======== Te lezen fragment ========

Een paar maanden geleden schreef ik over de track. En het verschil tussen track en route. Maar dat leidde weer tot nieuwe vragen. Ondermeer over de historie van de track, en daarmee eigenlijk ook een beetje de historie van gps. Eigenlijk een sprookje.
Namelijk het sprookje van Hans en Grietje. De eerste keer dat Hans en Grietje door hun ouders in het bos achtergelaten werden, had Hans onderweg telkens een kiezelsteentje laten vallen en konden ze later, door de glinstering van die steentjes, de weg terug naar huis vinden.

======== Rijen ========

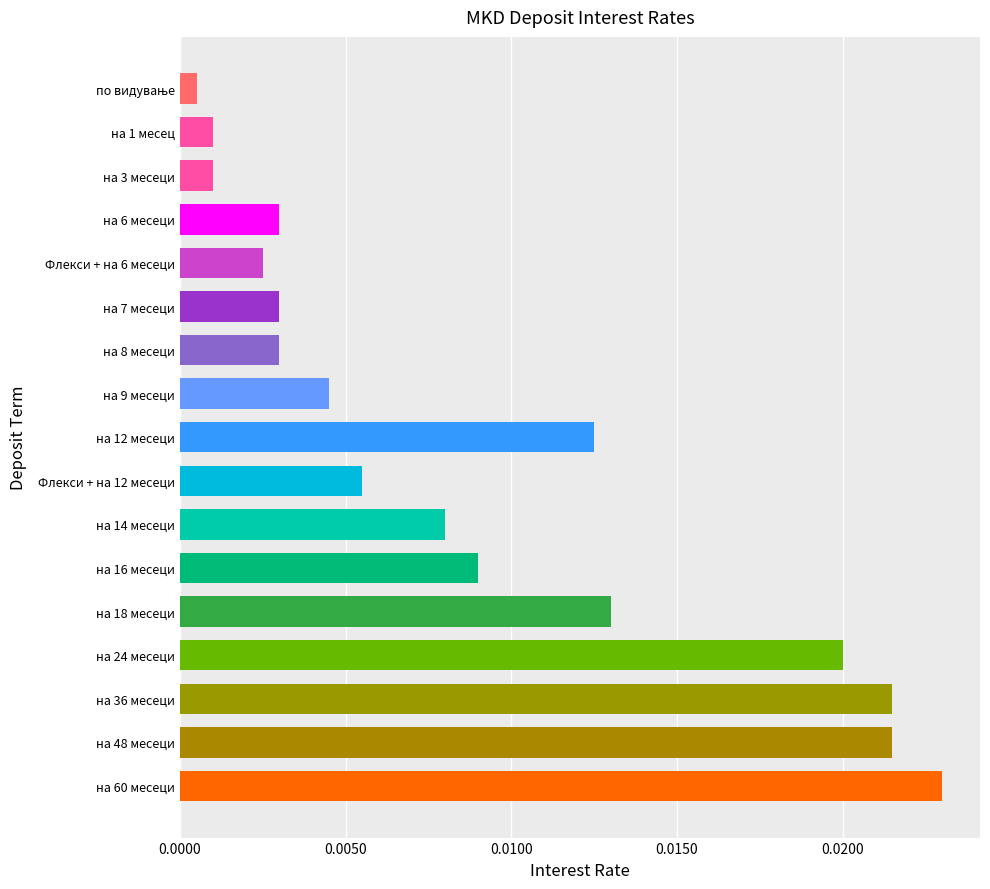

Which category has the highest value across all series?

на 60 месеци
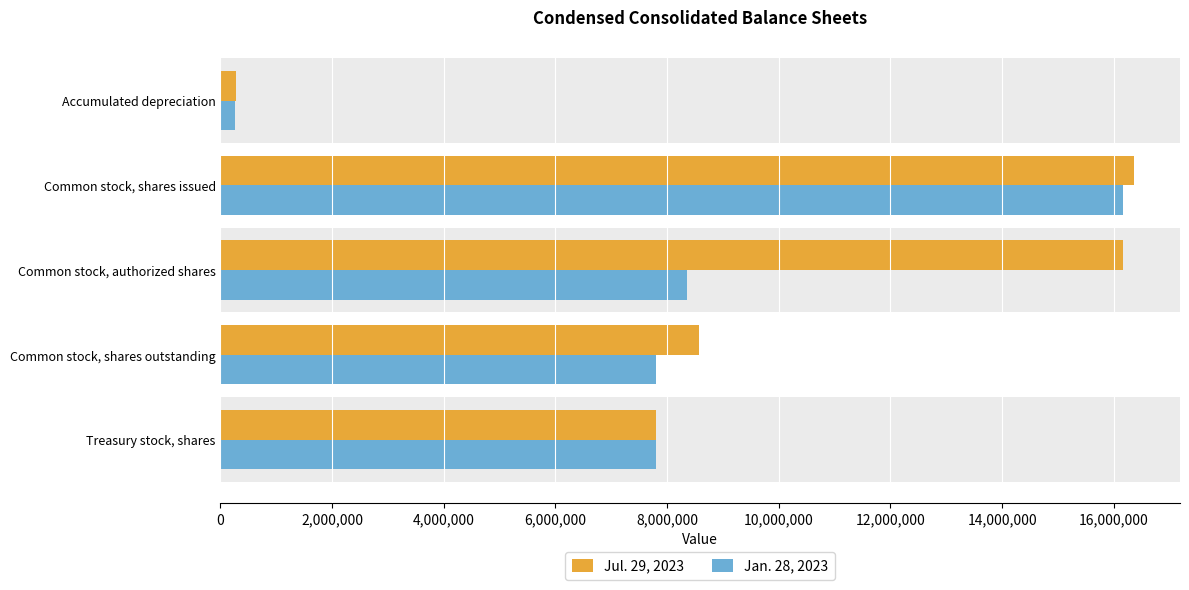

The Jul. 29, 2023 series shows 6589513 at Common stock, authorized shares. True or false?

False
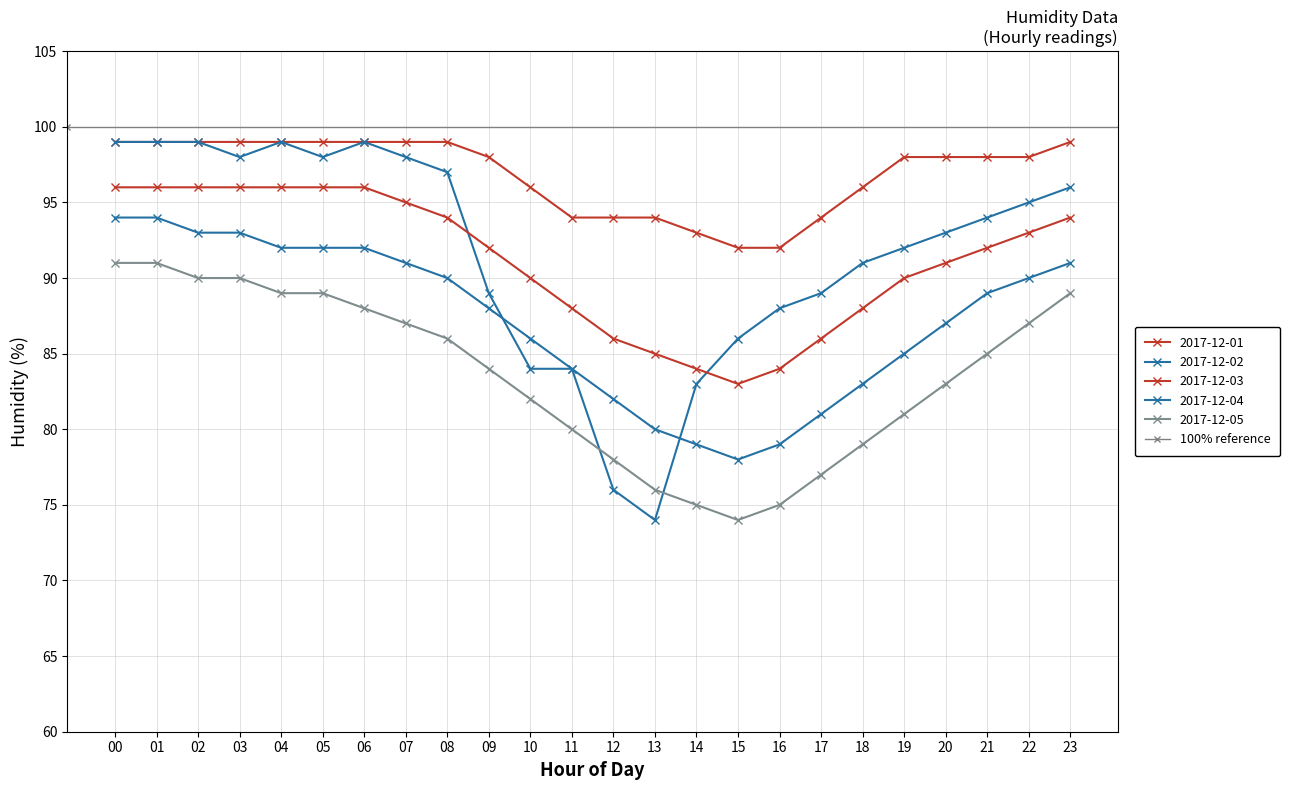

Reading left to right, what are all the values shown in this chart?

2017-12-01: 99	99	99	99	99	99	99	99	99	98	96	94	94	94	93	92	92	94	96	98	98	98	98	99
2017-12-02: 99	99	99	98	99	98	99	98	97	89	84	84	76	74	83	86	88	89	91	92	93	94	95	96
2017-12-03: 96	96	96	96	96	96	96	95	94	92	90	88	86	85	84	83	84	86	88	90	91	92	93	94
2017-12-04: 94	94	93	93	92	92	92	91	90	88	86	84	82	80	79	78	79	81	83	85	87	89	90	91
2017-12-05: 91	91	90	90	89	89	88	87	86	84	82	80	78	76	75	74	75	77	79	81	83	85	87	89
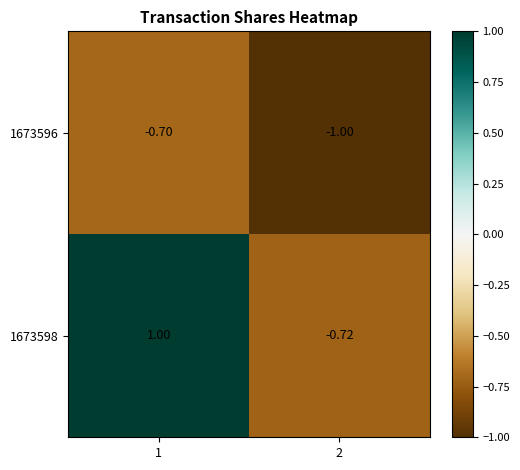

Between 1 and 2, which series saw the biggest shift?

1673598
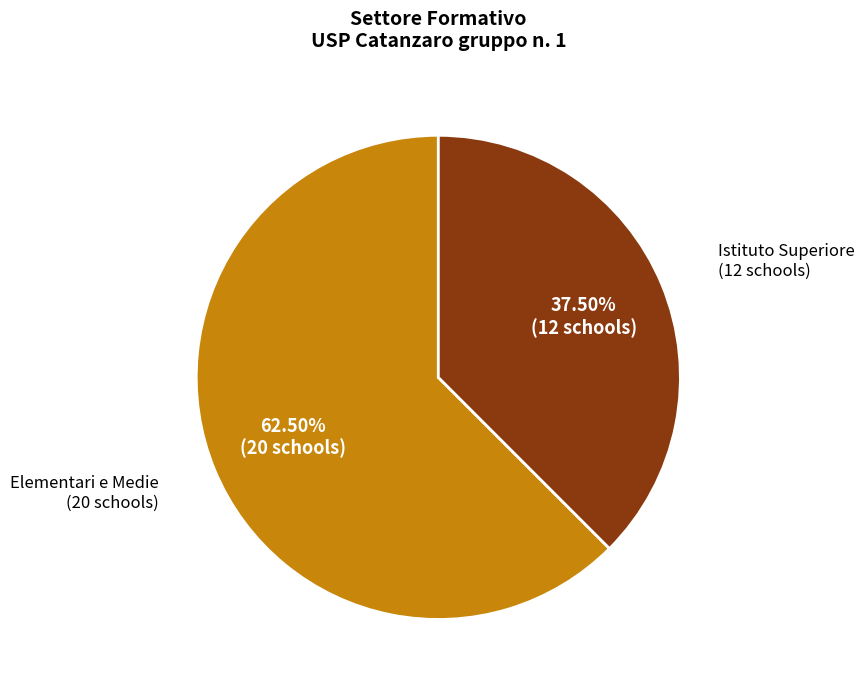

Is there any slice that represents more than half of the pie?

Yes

========
======== Rijen ========

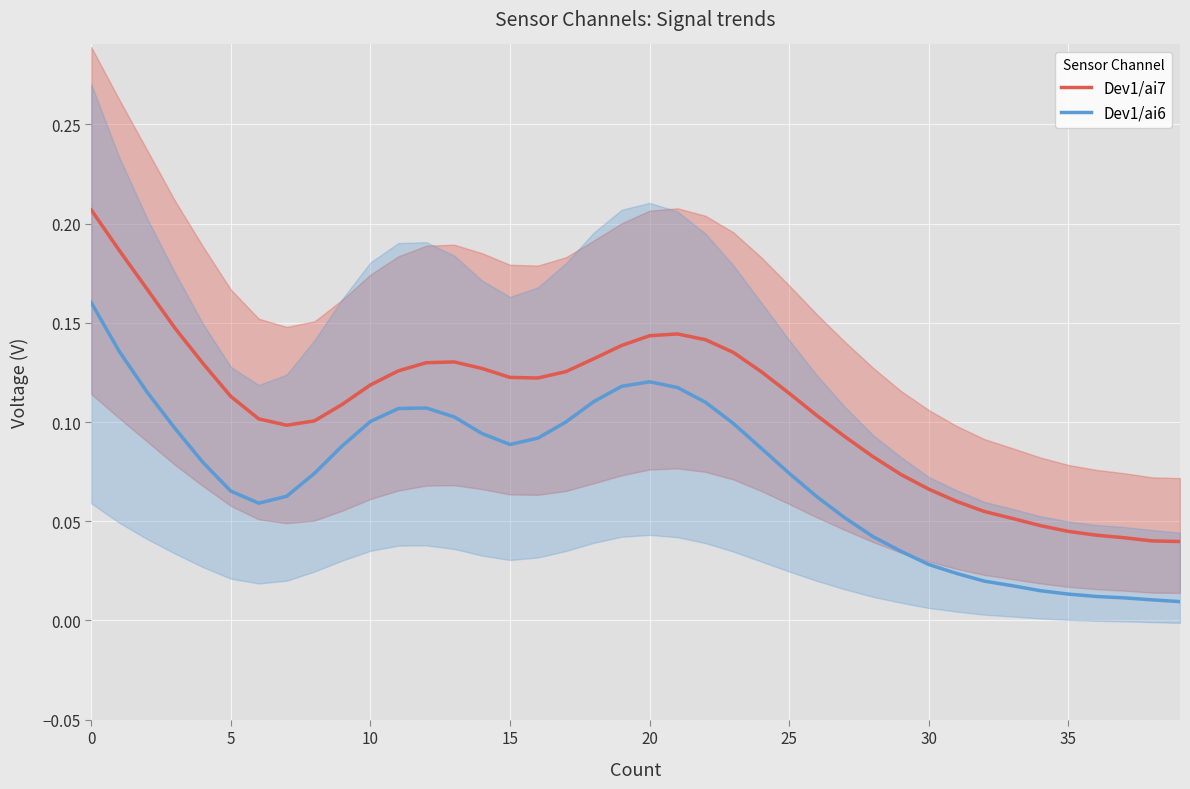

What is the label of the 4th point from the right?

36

========
======== Rijen ========

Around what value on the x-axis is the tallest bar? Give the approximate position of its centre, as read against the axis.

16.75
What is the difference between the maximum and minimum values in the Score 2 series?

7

========

**Opdracht 1**
Vat het fragment over de track samen in twee zinnen.
**Opdracht 2**
Schrijf uit het fragment over de track de tekst over, beginnend bij "Een paar maanden" en doorlopend tot en met "Eigenlijk een sprookje.".
De rijen spelen hierbij geen enkele rol.

**Geschreven antwoord 1**
Een paar maanden geleden ging een stuk over de track en het verschil tussen track en route, wat tot nieuwe vragen leidde, onder meer over de geschiedenis van de track en daarmee ook van gps. Die geschiedenis is eigenlijk het sprookje van Hans en Grietje, waarin Hans kiezelsteentjes liet vallen toen ze voor het eerst in het bos werden achtergelaten, zodat ze door de glinstering ervan de weg terug naar huis konden vinden.

**Geschreven antwoord 2**
Een paar maanden geleden schreef ik over de track. En het verschil tussen track en route. Maar dat leidde weer tot nieuwe vragen. Ondermeer over de historie van de track, en daarmee eigenlijk ook een beetje de historie van gps. Eigenlijk een sprookje.